Le tribunal militaire de garnison de Beni a rendu, jeudi 16 octobre 2025, son verdict dans le procès de plusieurs combattants et collaborateurs présumés des Forces démocratiques alliées (ADF). Au total, quatorze prévenus ont été condamnés : six à la peine de mort et sept à des peines de 15 à 20 ans de prison. Quatre accusés ont été acquittés pour insuffisance de preuves ou implication accidentelle dans les faits reprochés.
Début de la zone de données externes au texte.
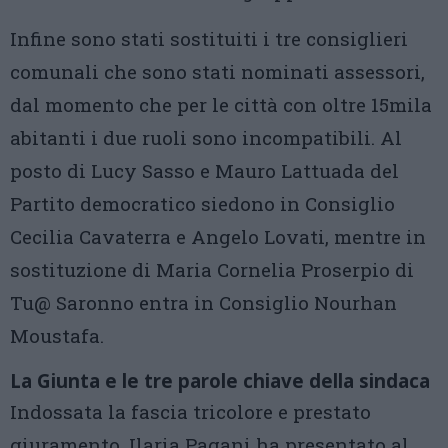
Infine sono stati sostituiti i tre consiglieri
comunali che sono stati nominati assessori,
dal momento che per le città con oltre 15mila
abitanti i due ruoli sono incompatibili. Al
posto di Lucy Sasso e Mauro Lattuada del
Partito democratico siedono in Consiglio
Cecilia Cavaterra e Angelo Lovati, mentre in
sostituzione di Maria Cornelia Proserpio di
Tu@ Saronno entra in Consiglio Nourhan
Moustafa.
La Giunta e le tre parole chiave della sindaca
Indossata la fascia tricolore e prestato
giuramento, Ilaria Pagani ha presentato al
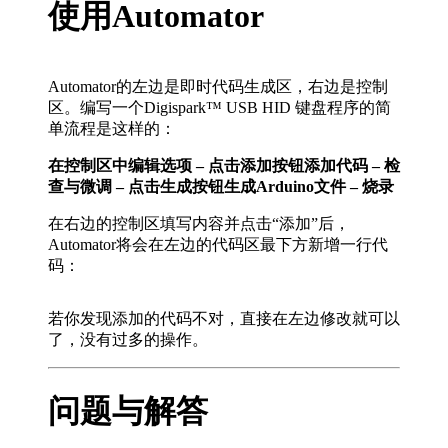
使用Automator
Automator的左边是即时代码生成区，右边是控制
区。编写一个Digispark™ USB HID 键盘程序的简
单流程是这样的：
在控制区中编辑选项 – 点击添加按钮添加代码 – 检
查与微调 – 点击生成按钮生成Arduino文件 – 烧录
在右边的控制区填写内容并点击“添加”后，
Automator将会在左边的代码区最下方新增一行代
码：
若你发现添加的代码不对，直接在左边修改就可以
了，没有过多的操作。
问题与解答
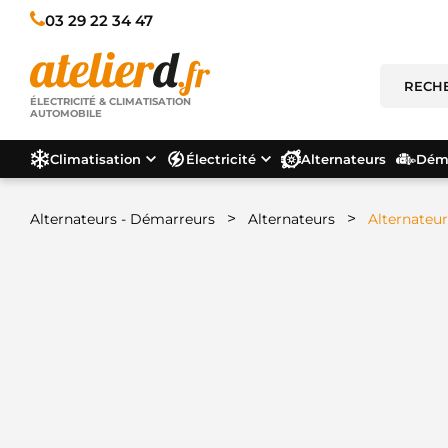
03 29 22 34 47
ÉLECTRICITÉ & CLIMATISATION
AUTOMOBILE
Climatisation
Électricité
Alternateurs
Déma
>
>
Alternateurs - Démarreurs
Alternateurs
Alternateu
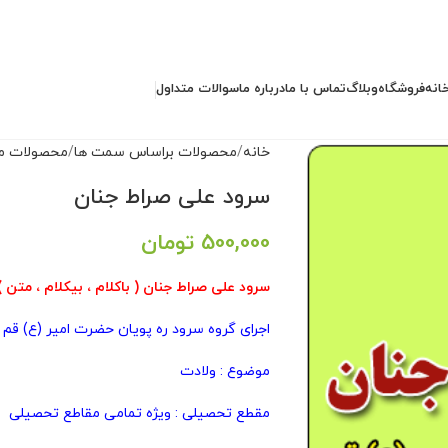
انه
فروشگاه
وبلاگ
تماس با ما
درباره ما
سوالات متداول
خانه
محصولات براساس سمت ها
محصولات م
سرود علی صراط جنان
500,000
تومان
سرود علی صراط جنان ( باکلام ، بیکلام ، متن )
اجرای گروه سرود ره پویان حضرت امیر (ع) قم
موضوع : ولادت
مقطع تحصیلی : ویژه تمامی مقاطع تحصیلی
Le procès, qui a duré plusieurs jours, a permis aux juges d’examiner les réquisitoires, plaidoiries et confrontations entre le ministère public et les prévenus. Les condamnés ont été reconnus coupables de participation à un mouvement insurrectionnel, de financement du terrorisme, ainsi que de crimes de guerre, notamment l’enrôlement d’enfants dans les rangs armés.
Les avocats de la défense ont exprimé leur mécontentement et certains ont déjà annoncé leur intention de faire appel pour contester les décisions ou demander une réduction des peines.
Pour le capitaine magistrat Hubert Kabandani, auditeur militaire de garnison à Beni, ce procès revêt un caractère pédagogique et dissuasif. « C’est un message fort de l’État congolais aux auteurs de crimes dans la région. Cela montre notre détermination à lutter contre l’impunité et à protéger les droits humains », a-t-il affirmé.
Les personnes jugées font partie d’un groupe de 64 suspects présentés par l’auditorat militaire, dans le cadre des efforts de l’État pour neutraliser les réseaux armés opérant dans le Grand Nord.
Depuis plus de dix ans, les territoires de Beni, Lubero et Ituri subissent régulièrement des attaques des ADF, un groupe armé ougandais affilié à l’État islamique, responsable de massacres, d’enlèvements, de pillages et d’incendies dans la région.